Yuki Arase


Professor, Tokyo Institute of Technology

View My GitHub Profile

Research Projects

More information will be added soon.

Paraphrase generation & recognition

Paraphrasing takes various forms of monolingual text transformations, such as text simplification, rewriting, and style transfer. We work on both recognition and generation. The core technologies are intelligent phrase alignment and controllable paraphrase generation.

Phrase alignment aims to identify phrasal paraphrases with syntactic structures. This technology is also valuable for estimating semantic similarities between texts for evaluating text generation models such as machine translation and automatic QA.

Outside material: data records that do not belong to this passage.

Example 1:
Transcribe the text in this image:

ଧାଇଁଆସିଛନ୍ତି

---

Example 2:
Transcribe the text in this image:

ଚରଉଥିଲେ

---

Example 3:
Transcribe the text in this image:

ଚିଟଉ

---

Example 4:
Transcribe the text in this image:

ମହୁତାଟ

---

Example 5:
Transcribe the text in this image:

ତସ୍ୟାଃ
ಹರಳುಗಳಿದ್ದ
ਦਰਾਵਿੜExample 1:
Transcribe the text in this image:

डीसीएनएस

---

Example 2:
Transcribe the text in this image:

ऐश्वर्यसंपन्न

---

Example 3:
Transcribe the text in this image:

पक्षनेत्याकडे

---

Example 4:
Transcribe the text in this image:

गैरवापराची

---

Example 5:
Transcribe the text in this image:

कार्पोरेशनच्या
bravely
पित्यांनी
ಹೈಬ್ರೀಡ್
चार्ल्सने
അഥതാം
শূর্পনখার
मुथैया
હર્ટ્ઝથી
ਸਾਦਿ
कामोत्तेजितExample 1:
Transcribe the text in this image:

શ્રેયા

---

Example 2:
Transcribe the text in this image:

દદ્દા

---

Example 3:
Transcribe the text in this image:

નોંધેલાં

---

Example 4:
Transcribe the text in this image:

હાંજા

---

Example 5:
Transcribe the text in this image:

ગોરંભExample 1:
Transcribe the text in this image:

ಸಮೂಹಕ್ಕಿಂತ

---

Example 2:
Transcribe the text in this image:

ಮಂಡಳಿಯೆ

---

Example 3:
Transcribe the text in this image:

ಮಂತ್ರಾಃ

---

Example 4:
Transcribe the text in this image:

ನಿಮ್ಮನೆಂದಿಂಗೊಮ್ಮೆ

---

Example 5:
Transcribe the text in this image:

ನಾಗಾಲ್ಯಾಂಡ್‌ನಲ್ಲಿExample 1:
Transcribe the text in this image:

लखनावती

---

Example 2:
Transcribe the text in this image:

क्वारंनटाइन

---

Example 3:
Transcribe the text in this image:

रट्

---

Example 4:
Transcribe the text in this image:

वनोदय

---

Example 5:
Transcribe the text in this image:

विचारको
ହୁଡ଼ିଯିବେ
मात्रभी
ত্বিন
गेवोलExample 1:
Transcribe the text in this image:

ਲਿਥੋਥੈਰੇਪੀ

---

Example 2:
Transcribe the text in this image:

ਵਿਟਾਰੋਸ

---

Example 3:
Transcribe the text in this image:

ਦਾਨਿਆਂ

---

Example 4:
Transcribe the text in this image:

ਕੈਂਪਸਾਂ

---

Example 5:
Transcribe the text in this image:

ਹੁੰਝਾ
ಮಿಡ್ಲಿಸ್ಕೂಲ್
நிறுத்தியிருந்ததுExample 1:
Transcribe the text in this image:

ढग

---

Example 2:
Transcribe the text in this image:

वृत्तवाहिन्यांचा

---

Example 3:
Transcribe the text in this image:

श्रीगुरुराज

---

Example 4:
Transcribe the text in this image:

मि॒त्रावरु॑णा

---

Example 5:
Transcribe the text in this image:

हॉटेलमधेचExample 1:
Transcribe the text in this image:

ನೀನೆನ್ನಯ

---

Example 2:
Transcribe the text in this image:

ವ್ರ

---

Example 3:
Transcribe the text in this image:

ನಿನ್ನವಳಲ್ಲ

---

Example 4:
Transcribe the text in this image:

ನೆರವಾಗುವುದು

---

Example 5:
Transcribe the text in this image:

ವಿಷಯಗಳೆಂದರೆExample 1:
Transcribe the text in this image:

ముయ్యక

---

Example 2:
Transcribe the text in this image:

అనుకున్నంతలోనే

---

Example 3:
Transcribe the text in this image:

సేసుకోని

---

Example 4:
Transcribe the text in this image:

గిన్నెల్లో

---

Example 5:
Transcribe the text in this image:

Current text generation models perform mostly black-box; we don’t know what comes out until the end. In paraphrasing, we are interested in realising controllability in text generation to allow fine-grained control of output texts.


We have created datasets for phrase alignment that (1) provide ground-truth tree structures (HPSG) and (2) provide ground-truth phrase alignments.

A parallel corpus of direct and indirect utterances is beneficial for natural language understanding in conversation systems and advancing paraphrase recognition in challenging and realistic settings.

Representation learning

Vector representation of words, phrases, and sentences are the very basis for NLP research. We study

  1. sophisticated representations for word meaning in context and multilingual sentences,
  2. efficient pre-trained models for words and phrases, and
  3. representations for few-shot learning.

NLP for language education & learning

As a central application of our research outcomes, we develop technologies for language learning and education supports. Our technology covers from fine-grained lexical-level transformations to coarse-grained text-level processing.